- Task requirements -
Reproduce every line of text in the listing below word for word, and leave out the pictures.
══ Source data
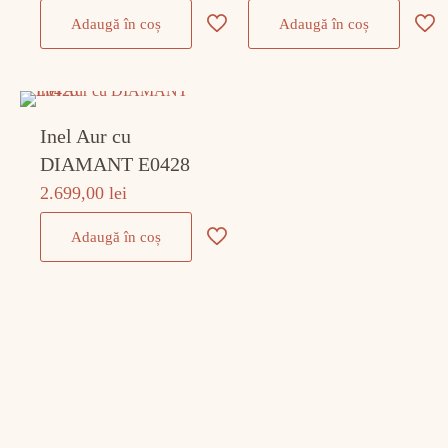
Adaugă în coș
Adaugă în coș
Inel Aur cu
DIAMANT E0428
2.699,00
lei
Adaugă în coș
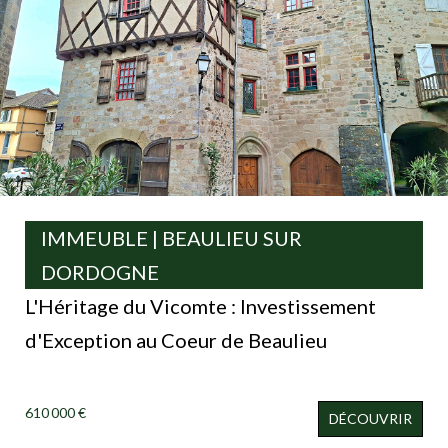
IMMEUBLE | BEAULIEU SUR
DORDOGNE
L'Héritage du Vicomte : Investissement
d'Exception au Coeur de Beaulieu
610 000 €
DÉCOUVRIR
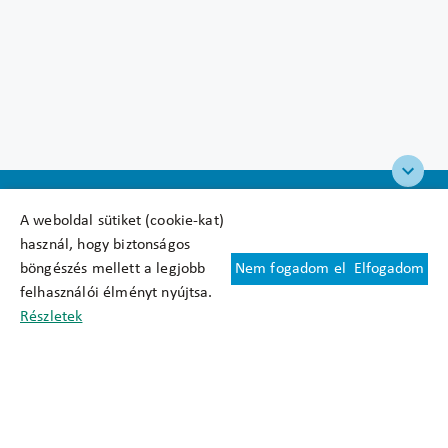
A weboldal sütiket (cookie-kat)
használ, hogy biztonságos
böngészés mellett a legjobb
Nem fogadom el
Elfogadom
Felhasználási feltételek
felhasználói élményt nyújtsa.
Cookie nyilatkozat
Részletek
Adatkezelési tájékoztató
Oldaltérkép
Közadatkereső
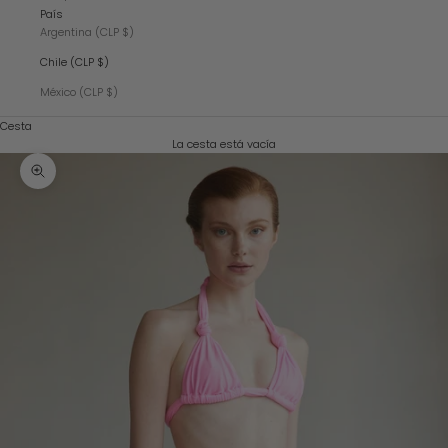
País
Argentina (CLP $)
Chile (CLP $)
México (CLP $)
Cesta
La cesta está vacía
Zoom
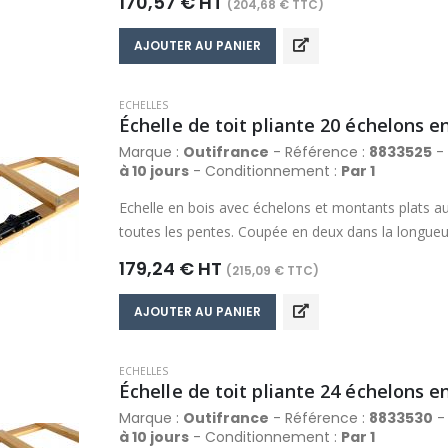
170,57 € HT
(204,68 € TTC)
l’échelle possible si nécessaire. Finition lasurée. 
échelons : 60 x 20 mm.
AJOUTER AU PANIER
ECHELLES
Échelle de toit pliante 20 échelons e
Marque :
Outifrance
- Référence :
8833525
- 
à 10 jours
- Conditionnement :
Par 1
Echelle en bois avec échelons et montants plats au
toutes les pentes. Coupée en deux dans la longueur,
charnières en acier avec loquet de verrouillage en 
179,24 € HT
(215,09 € TTC)
à griffes permet le resserrage de l’échelle si nécess
x 20 mm. Section des échelons : 50 x 20 mm.
AJOUTER AU PANIER
ECHELLES
Échelle de toit pliante 24 échelons e
Marque :
Outifrance
- Référence :
8833530
- 
à 10 jours
- Conditionnement :
Par 1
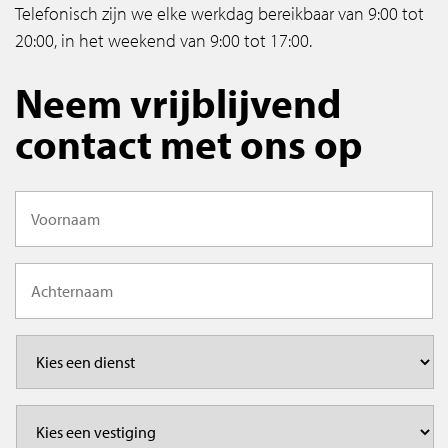
Telefonisch zijn we elke werkdag bereikbaar van 9:00 tot
20:00, in het weekend van 9:00 tot 17:00.
Neem vrijblijvend
contact met ons op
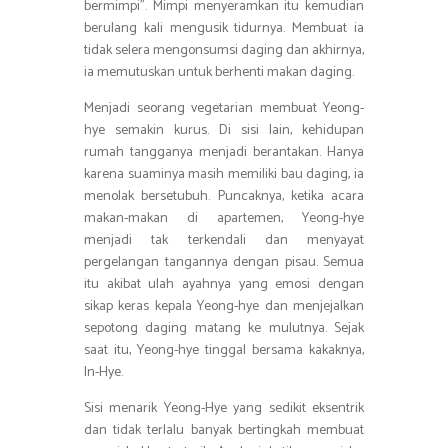
bermimpi”. Mimpi menyeramkan itu kemudian
berulang kali mengusik tidurnya. Membuat ia
tidak selera mengonsumsi daging dan akhirnya,
ia memutuskan untuk berhenti makan daging.
Menjadi seorang vegetarian membuat Yeong-
hye semakin kurus. Di sisi lain, kehidupan
rumah tangganya menjadi berantakan. Hanya
karena suaminya masih memiliki bau daging, ia
menolak bersetubuh. Puncaknya, ketika acara
makan-makan di apartemen, Yeong-hye
menjadi tak terkendali dan menyayat
pergelangan tangannya dengan pisau. Semua
itu akibat ulah ayahnya yang emosi dengan
sikap keras kepala Yeong-hye dan menjejalkan
sepotong daging matang ke mulutnya. Sejak
saat itu, Yeong-hye tinggal bersama kakaknya,
In-Hye.
Sisi menarik Yeong-Hye yang sedikit eksentrik
dan tidak terlalu banyak bertingkah membuat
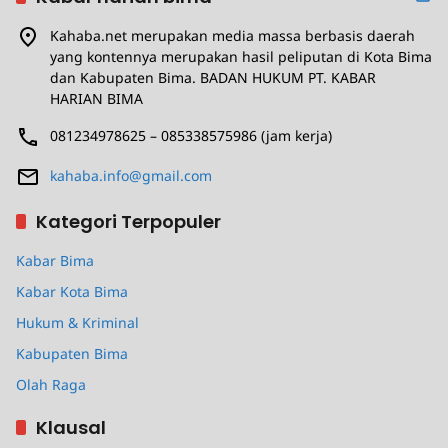
Kahaba.net merupakan media massa berbasis daerah
yang kontennya merupakan hasil peliputan di Kota Bima
dan Kabupaten Bima. BADAN HUKUM PT. KABAR
HARIAN BIMA
081234978625 – 085338575986 (jam kerja)
kahaba.info@gmail.com
Kategori Terpopuler
Kabar Bima
Kabar Kota Bima
Hukum & Kriminal
Kabupaten Bima
Olah Raga
Klausal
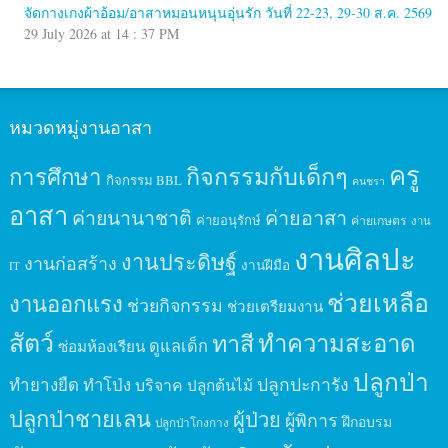
จัดกางเกงผ้าอ้อม/อาสาหมอนหนุนอุ่นรัก วันที่ 22-23, 29-30 ส.ค. 2569
29 July 2026 at 14 : 37 PM
หมวดหมู่งานอาสา
ครู
กิจกรรมกับเด็กๆ
การศึกษา
กิจกรรม BBL
คนชรา
อาสา
ค่ายนานาชาติ
ค่ายอาสา
ค่ายอนุรักษ์
ค่ายเกษตร
งาน
งานศิลปะ
งานประดิษฐ์
งานก่อสร้าง
งานฝีมือ
IT
ช่วยเหลือ
งานออกแรง
ช่วยกิจกรรม
ช่วยเตรียมงาน
สัตว์
ทาสี
ทำความสะอาด
ดูแลเด็ก
ซ่อมห้องเรียน
ปลูกป่า
ปลูกปะการัง
ทำยางยืด
ทำโป่ง
บริจาค
ปลูกต้นไม้
ปลูกป่าชายเลน
ผู้ป่วย
ผู้พิการ
ฝึกอบรม
ปลูกป่าโกงกาง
════
- Expected answer -
Adaugă în coș
Adaugă în coș
Inel Aur cu
DIAMANT E0428
2.699,00
lei
Adaugă în coș
IMMEUBLE | BEAULIEU SUR
DORDOGNE
L'Héritage du Vicomte : Investissement
d'Exception au Coeur de Beaulieu
610 000 €
DÉCOUVRIR
A weboldal sütiket (cookie-kat)
használ, hogy biztonságos
böngészés mellett a legjobb
Nem fogadom el
Elfogadom
Felhasználási feltételek
felhasználói élményt nyújtsa.
Cookie nyilatkozat
Részletek
Adatkezelési tájékoztató
Oldaltérkép
Közadatkereső
País
Argentina (CLP $)
Chile (CLP $)
México (CLP $)
Cesta
La cesta está vacía
Zoom
170,57 € HT
(204,68 € TTC)
l’échelle possible si nécessaire. Finition lasurée. 
échelons : 60 x 20 mm.
AJOUTER AU PANIER
ECHELLES
Échelle de toit pliante 20 échelons e
Marque :
Outifrance
- Référence :
8833525
- 
à 10 jours
- Conditionnement :
Par 1
Echelle en bois avec échelons et montants plats au
toutes les pentes. Coupée en deux dans la longueur,
charnières en acier avec loquet de verrouillage en 
179,24 € HT
(215,09 € TTC)
à griffes permet le resserrage de l’échelle si nécess
x 20 mm. Section des échelons : 50 x 20 mm.
AJOUTER AU PANIER
ECHELLES
Échelle de toit pliante 24 échelons e
Marque :
Outifrance
- Référence :
8833530
- 
à 10 jours
- Conditionnement :
Par 1
Telefonisch zijn we elke werkdag bereikbaar van 9:00 tot
20:00, in het weekend van 9:00 tot 17:00.
Neem vrijblijvend
contact met ons op
bermimpi”. Mimpi menyeramkan itu kemudian
berulang kali mengusik tidurnya. Membuat ia
tidak selera mengonsumsi daging dan akhirnya,
ia memutuskan untuk berhenti makan daging.
Menjadi seorang vegetarian membuat Yeong-
hye semakin kurus. Di sisi lain, kehidupan
rumah tangganya menjadi berantakan. Hanya
karena suaminya masih memiliki bau daging, ia
menolak bersetubuh. Puncaknya, ketika acara
makan-makan di apartemen, Yeong-hye
menjadi tak terkendali dan menyayat
pergelangan tangannya dengan pisau. Semua
itu akibat ulah ayahnya yang emosi dengan
sikap keras kepala Yeong-hye dan menjejalkan
sepotong daging matang ke mulutnya. Sejak
saat itu, Yeong-hye tinggal bersama kakaknya,
In-Hye.
Sisi menarik Yeong-Hye yang sedikit eksentrik
dan tidak terlalu banyak bertingkah membuat
Kahaba.net merupakan media massa berbasis daerah
yang kontennya merupakan hasil peliputan di Kota Bima
dan Kabupaten Bima. BADAN HUKUM PT. KABAR
HARIAN BIMA
081234978625 – 085338575986 (jam kerja)
kahaba.info@gmail.com
Kategori Terpopuler
Kabar Bima
Kabar Kota Bima
Hukum & Kriminal
Kabupaten Bima
Olah Raga
Klausal
จัดกางเกงผ้าอ้อม/อาสาหมอนหนุนอุ่นรัก วันที่ 22-23, 29-30 ส.ค. 2569
29 July 2026 at 14 : 37 PM
หมวดหมู่งานอาสา
ครู
กิจกรรมกับเด็กๆ
การศึกษา
กิจกรรม BBL
คนชรา
อาสา
ค่ายนานาชาติ
ค่ายอาสา
ค่ายอนุรักษ์
ค่ายเกษตร
งาน
งานศิลปะ
งานประดิษฐ์
งานก่อสร้าง
งานฝีมือ
IT
ช่วยเหลือ
งานออกแรง
ช่วยกิจกรรม
ช่วยเตรียมงาน
สัตว์
ทาสี
ทำความสะอาด
ดูแลเด็ก
ซ่อมห้องเรียน
ปลูกป่า
ปลูกปะการัง
ทำยางยืด
ทำโป่ง
บริจาค
ปลูกต้นไม้
ปลูกป่าชายเลน
ผู้ป่วย
ผู้พิการ
ฝึกอบรม
ปลูกป่าโกงกาง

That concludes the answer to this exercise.